Please restate the entries verbatim. The copy should hold no pictures.

= Beginning of Section =

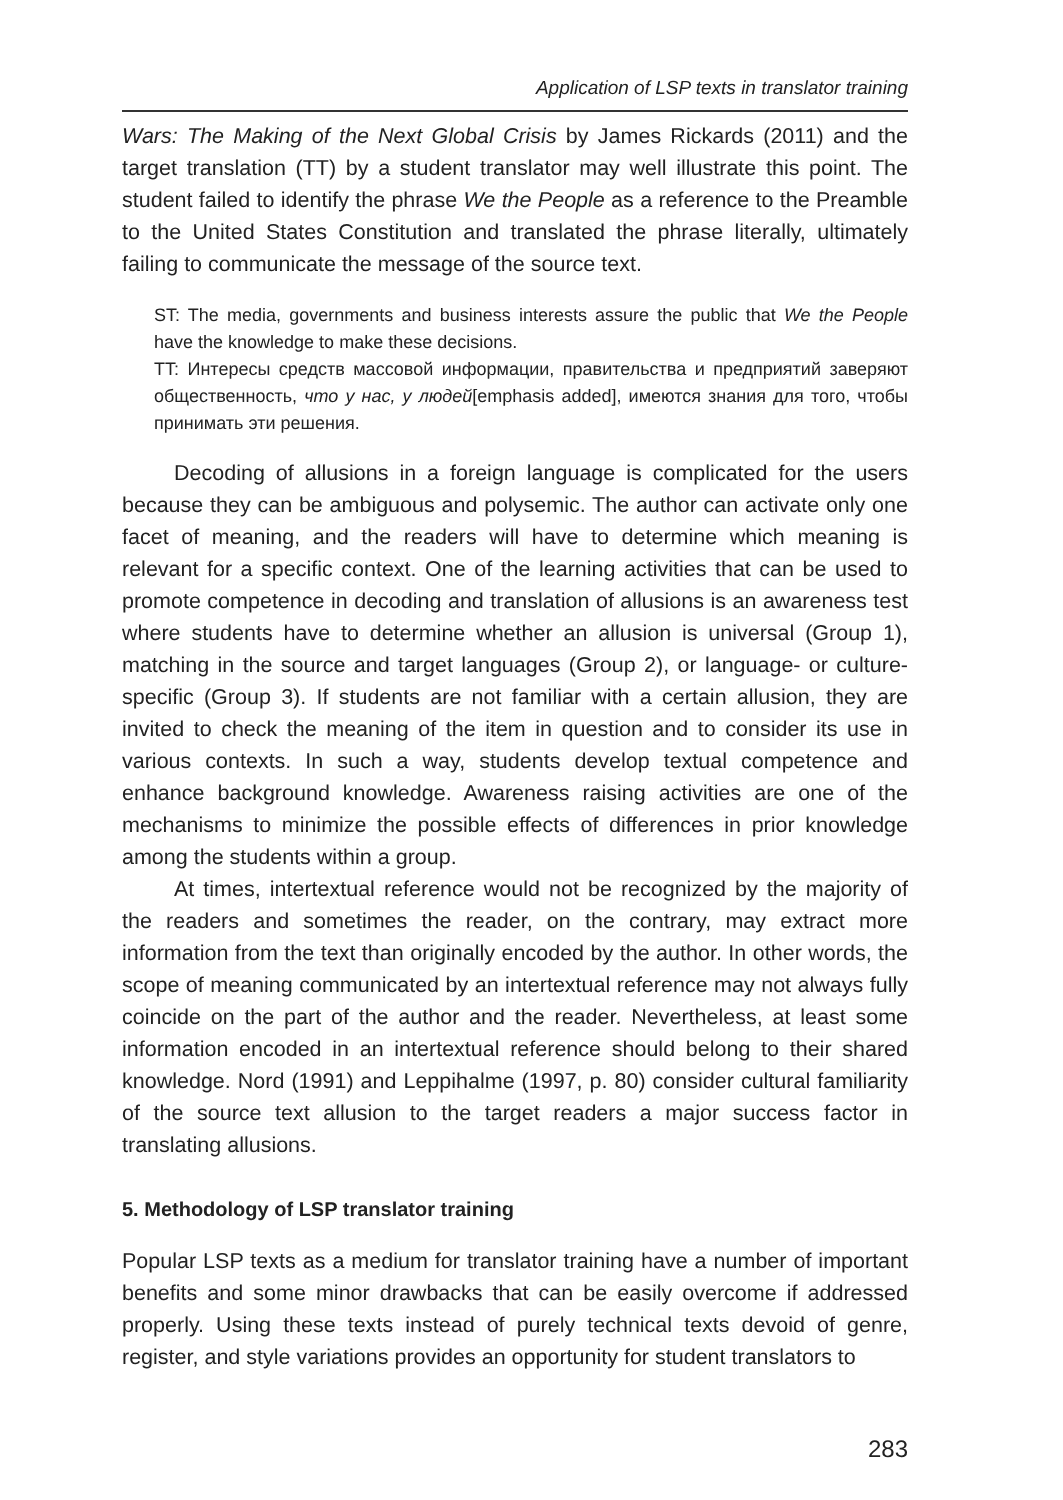Application of LSP texts in translator training
Wars: The Making of the Next Global Crisis by James Rickards (2011) and the target translation (TT) by a student translator may well illustrate this point. The student failed to identify the phrase We the People as a reference to the Preamble to the United States Constitution and translated the phrase literally, ultimately failing to communicate the message of the source text.
ST: The media, governments and business interests assure the public that We the People have the knowledge to make these decisions.
TT: Интересы средств массовой информации, правительства и предприятий заверяют общественность, что у нас, у людей[emphasis added], имеются знания для того, чтобы принимать эти решения.
Decoding of allusions in a foreign language is complicated for the users because they can be ambiguous and polysemic. The author can activate only one facet of meaning, and the readers will have to determine which meaning is relevant for a specific context. One of the learning activities that can be used to promote competence in decoding and translation of allusions is an awareness test where students have to determine whether an allusion is universal (Group 1), matching in the source and target languages (Group 2), or language- or culture-specific (Group 3). If students are not familiar with a certain allusion, they are invited to check the meaning of the item in question and to consider its use in various contexts. In such a way, students develop textual competence and enhance background knowledge. Awareness raising activities are one of the mechanisms to minimize the possible effects of differences in prior knowledge among the students within a group.
At times, intertextual reference would not be recognized by the majority of the readers and sometimes the reader, on the contrary, may extract more information from the text than originally encoded by the author. In other words, the scope of meaning communicated by an intertextual reference may not always fully coincide on the part of the author and the reader. Nevertheless, at least some information encoded in an intertextual reference should belong to their shared knowledge. Nord (1991) and Leppihalme (1997, p. 80) consider cultural familiarity of the source text allusion to the target readers a major success factor in translating allusions.
5. Methodology of LSP translator training
Popular LSP texts as a medium for translator training have a number of important benefits and some minor drawbacks that can be easily overcome if addressed properly. Using these texts instead of purely technical texts devoid of genre, register, and style variations provides an opportunity for student translators to
283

= End of Section =

▶ [ANSWER SPACE]
Application of LSP texts in translator training
Wars: The Making of the Next Global Crisis by James Rickards (2011) and the target translation (TT) by a student translator may well illustrate this point. The student failed to identify the phrase We the People as a reference to the Preamble to the United States Constitution and translated the phrase literally, ultimately failing to communicate the message of the source text.
ST: The media, governments and business interests assure the public that We the People have the knowledge to make these decisions.
TT: Интересы средств массовой информации, правительства и предприятий заверяют общественность, что у нас, у людей[emphasis added], имеются знания для того, чтобы принимать эти решения.
Decoding of allusions in a foreign language is complicated for the users because they can be ambiguous and polysemic. The author can activate only one facet of meaning, and the readers will have to determine which meaning is relevant for a specific context. One of the learning activities that can be used to promote competence in decoding and translation of allusions is an awareness test where students have to determine whether an allusion is universal (Group 1), matching in the source and target languages (Group 2), or language- or culture-specific (Group 3). If students are not familiar with a certain allusion, they are invited to check the meaning of the item in question and to consider its use in various contexts. In such a way, students develop textual competence and enhance background knowledge. Awareness raising activities are one of the mechanisms to minimize the possible effects of differences in prior knowledge among the students within a group.
At times, intertextual reference would not be recognized by the majority of the readers and sometimes the reader, on the contrary, may extract more information from the text than originally encoded by the author. In other words, the scope of meaning communicated by an intertextual reference may not always fully coincide on the part of the author and the reader. Nevertheless, at least some information encoded in an intertextual reference should belong to their shared knowledge. Nord (1991) and Leppihalme (1997, p. 80) consider cultural familiarity of the source text allusion to the target readers a major success factor in translating allusions.
5. Methodology of LSP translator training
Popular LSP texts as a medium for translator training have a number of important benefits and some minor drawbacks that can be easily overcome if addressed properly. Using these texts instead of purely technical texts devoid of genre, register, and style variations provides an opportunity for student translators to
283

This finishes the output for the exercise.